Beyond Coding and Computer Science in Schools: The Need for Computer Ethics

MIT's Moral Machine
For the past three years in Minnetonka, we have been teaching computer coding in our schools starting in kindergarten. Last year we changed the curriculum from simply coding instruction to include computer science principles in our lessons for students. This year we are adding and integrating maker spaces with our coding (more on this in a future post). 

Recent rapid advances in technology and stories in the news have got me thinking about what will be next in our coding program and needed in the future of computer science in schools. I believe that computer ethics will need to be added to and integrated in our teaching. Computer ethics is defined as a part of practical philosophy concerned with how computing professionals should make decisions regarding professional and social conduct. We need to start presenting our students with the complex issues and dilemmas that they will face in their future (if not already) to get them thinking about these problems and the bigger picture beyond lines of code. From advances in medical technology to robotics, today's students will be faced will all sorts of new problems that will require them to think about and figure out innovative solutions in entirely new ways we haven't dealt with previously.

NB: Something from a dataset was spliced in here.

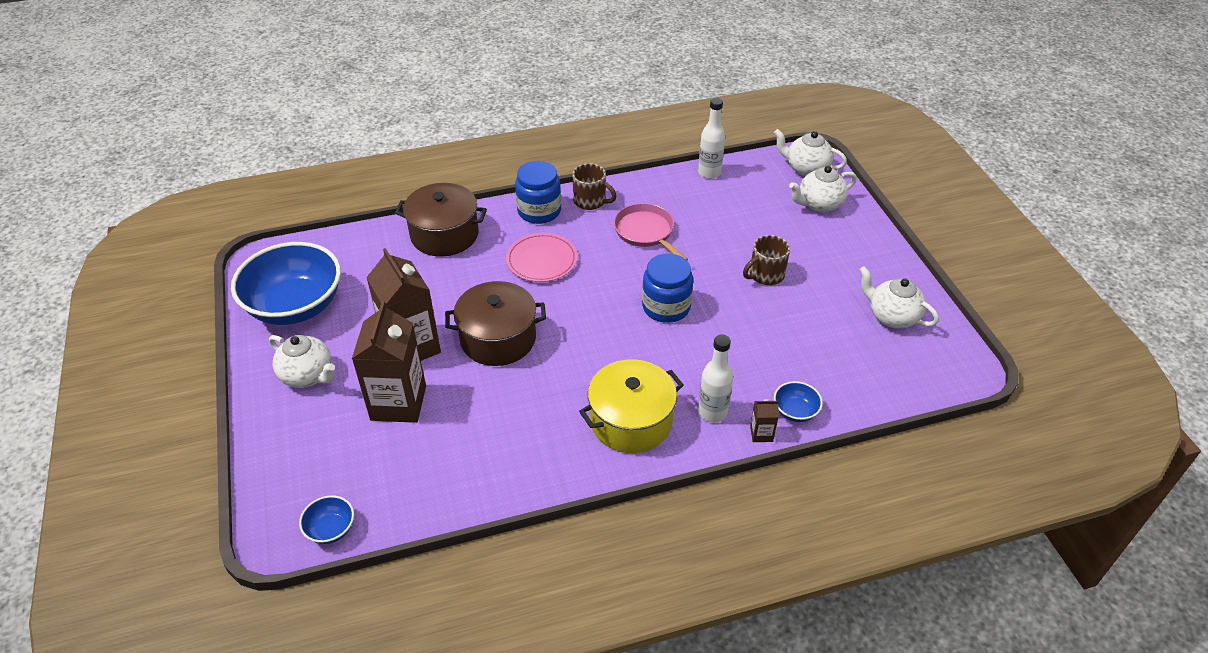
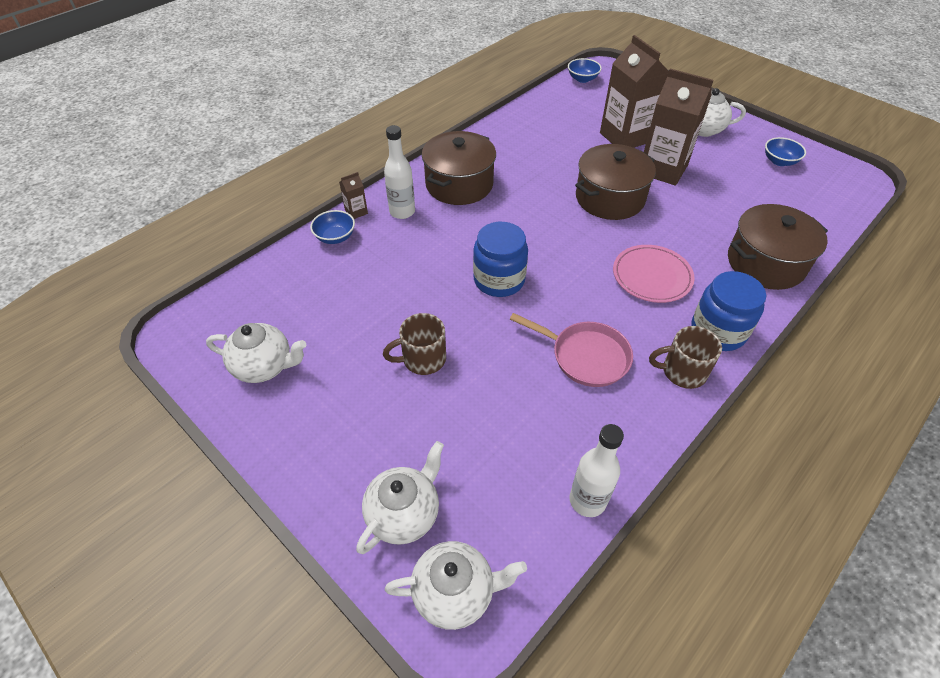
camera: 150 degrees right, 5 degrees up
(295, 306) = (779, 161): blue bowl -> blue bowl, size x0.42
(631, 421) = (459, 184): yellow pot -> brown pot
(765, 275) = (422, 359): brown mug -> brown mug turned 135 degrees counterclockwise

A great example to illustrate this instructional need for is the self-driving car programming dilemma pictured above: in an unavoidable accident, who should the car be programmed to allow to die? A morbid yet necessary decision. The nuances of this question and all the possible scenarios would make for great classroom discussions and debate. (Does the age and number of people involved change the program? What about the social status of the individuals involved? What if the pedestrian involved is jay walking? etc...) MIT has a great "Moral Machine" scenario website for this. Having students do their own research on this will yield more resources, such as this recent article, Here's How Tesla Solves A Self-Driving Crash Dilemma.
"It is *because* some ethical choices are difficult, or difficult to understand as ethical choices, that they need to be taught to students." (Source)
We need to have these discussions with students and get them thinking about these complex issues. They need to be become aware of these ethical dilemmas so that they can face (and solve) even more complex issues that they will come across in the future. One nice resource for this is the University of Notre Dame’s John J. Reilly Center for Science, Technology and Values. For the past four years, they have published an annual "list of emerging ethical dilemmas and policy issues in science and technology." Besides autonomous cars, issues include "robotics, neuroscience, education and medical management." (Source) Again, having students research and find these issues will result in countless options, such as The Ten Commandments of Computer Ethics and this discussion board on Ethical dilemmas faced by software engineers. As they leave our schools to head out to the next stages in their lives and careers, we need our students--our future leaders--to understand and consider the ethics involved in their actions, decisions, and inventions.